The statement was published in The Times and Household Words. However, Punch Magazine, edited by his great friend, Mark Lemon, refused, bringing an end to their long friendship. Frederick Evans supported Lemon in this dispute. William Makepeace Thackeray also took the side of Catherine and he was also banned from the house. Dickens was so upset that he insisted that his daughters, Mamie Dickens and Kate Dickens, brought an end to their friendship with the children of Lemon and Thackeray.
Bulwer-Lytton and William Macready, unlike most of his close friends, both supported him in his actions. Claire Tomalin, the author of Dickens: A Life (2011) has argued: "With Bulwer, Dickens was on excellent terms, and since he had suffered his own marital disaster he was sympathetic, even inviting Dickens to bring Georgina and Mamie with him to stay at Knebworth. Macready, now living in Cheltenham, remained affectionate and uncensorious. His grand-daughter said later that he took the Nelly Ternan affair quite calmly as he knew that Dickens was not the celibate type, and that he quite approved of his separation from his wife. He was perturbed only when, as he thought, Dickens was conducting the affair with insufficient discretion, and risking a public scandal."

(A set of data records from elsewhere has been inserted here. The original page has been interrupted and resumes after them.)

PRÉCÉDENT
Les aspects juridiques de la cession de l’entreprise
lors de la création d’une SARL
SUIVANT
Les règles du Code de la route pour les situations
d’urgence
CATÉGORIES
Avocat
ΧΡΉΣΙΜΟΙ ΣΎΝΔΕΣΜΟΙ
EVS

In 1858 Lord Derby, the Prime Minister, appointed Bulwer-Lytton as Secretary of State for the Colonies, and therefore served alongside his old friend Benjamin Disraeli. He was raised to the peerage as Baron Lytton of Knebworth in 1866. However, he was an inactive member of the House of Lords and concentrated on his writing career. This included many contributions to All the Year Round, a journal owned by his great friend, Charles Dickens.
Bulwer-Lytton's novel, The Coming Race (1871), was a work of great importance. As Andrew Brown has pointed out: "The novel, a dystopian satire on evolutionary theory and the emancipation of women, is one of the earliest English examples of science fiction. An American mining engineer descends into the centre of the earth and encounters a subterranean people whose extraordinary technological and telekinetic power derives from their control of a mysterious energy called vril. The book proved so popular (it ran through eight editions in eighteen months) that the word vril briefly entered the language, signifying a strength-giving elixir."

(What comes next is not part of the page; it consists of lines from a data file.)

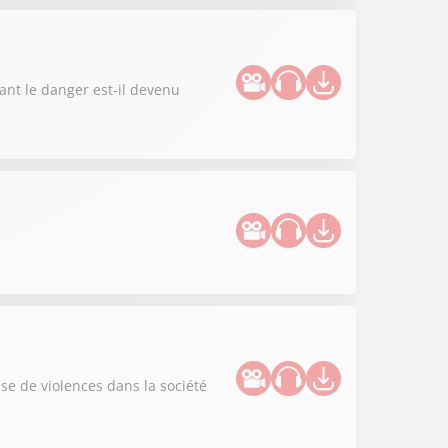
ant le danger est-il devenu
use de violences dans la société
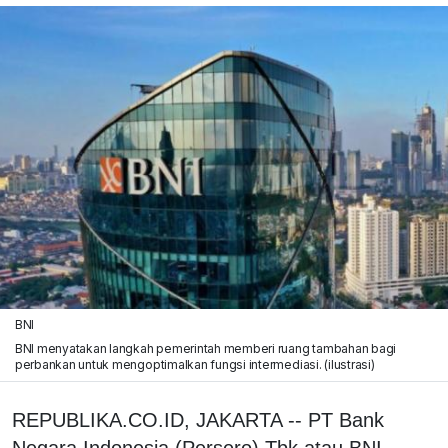
BNI
BNI menyatakan langkah pemerintah memberi ruang tambahan bagi
perbankan untuk mengoptimalkan fungsi intermediasi. (ilustrasi)
REPUBLIKA.CO.ID, JAKARTA -- PT Bank
Negara Indonesia (Persero) Tbk atau BNI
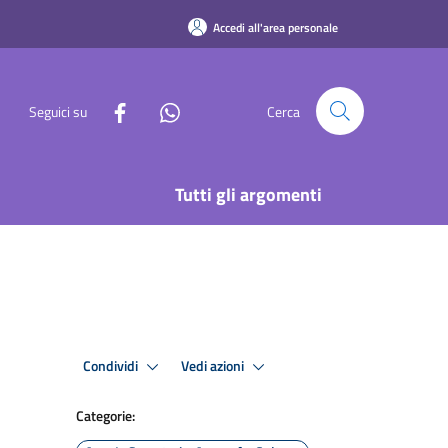
Accedi all'area personale
Seguici su
Cerca
Tutti gli argomenti
Condividi
Vedi azioni
Categorie:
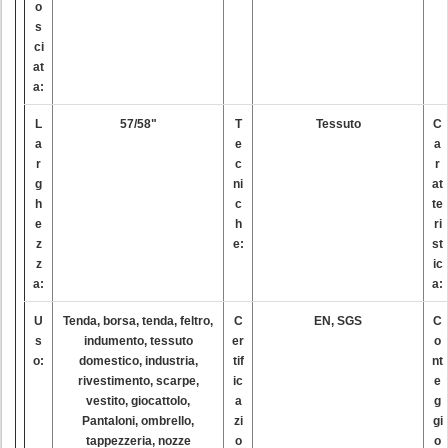
o
s
ci
at
a:
L
57/58"
T
Tessuto
C
a
e
a
r
c
r
g
ni
at
h
c
te
e
h
ri
z
e:
st
z
ic
a:
a:
U
Tenda, borsa, tenda, feltro,
C
EN, SGS
C
s
indumento, tessuto
er
o
o:
domestico, industria,
tif
nt
rivestimento, scarpe,
ic
e
vestito, giocattolo,
a
g
Pantaloni, ombrello,
zi
gi
tappezzeria, nozze
o
o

Edward Bulwer-Lytton, 1st Baron Lytton, died on 18th January 1873. During his lifetime he was outsold only by Charles Dickens. For the next thirty years he remained popular but today his work is largely forgotten.
Primary Sources
(1) Claire Tomalin, the author of Dickens: A Life (2011)

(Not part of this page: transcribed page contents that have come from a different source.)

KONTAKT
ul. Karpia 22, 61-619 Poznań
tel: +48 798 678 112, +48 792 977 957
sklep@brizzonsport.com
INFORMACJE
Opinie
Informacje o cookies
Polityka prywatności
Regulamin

With Bulwer, Dickens was on excellent terms, and since he had suffered his own marital disaster he was sympathetic, even inviting Dickens to bring Georgina and Mamie with him to stay at Knebworth. Macready, now living in Cheltenham, remained affectionate and uncensorious. His grand-daughter said later that he took the Nelly Ternan affair quite calmly as he knew that Dickens was not the celibate type, and that he quite approved of his separation from his wife. He was perturbed only when, as he thought, Dickens was conducting the affair with insufficient discretion, and risking a public scandal.Macready delighted Dickens by marrying again, in March 1860, Cecilia Spencer, a young woman of twenty-three to his sixty-seven, and his bride was soon pregnant.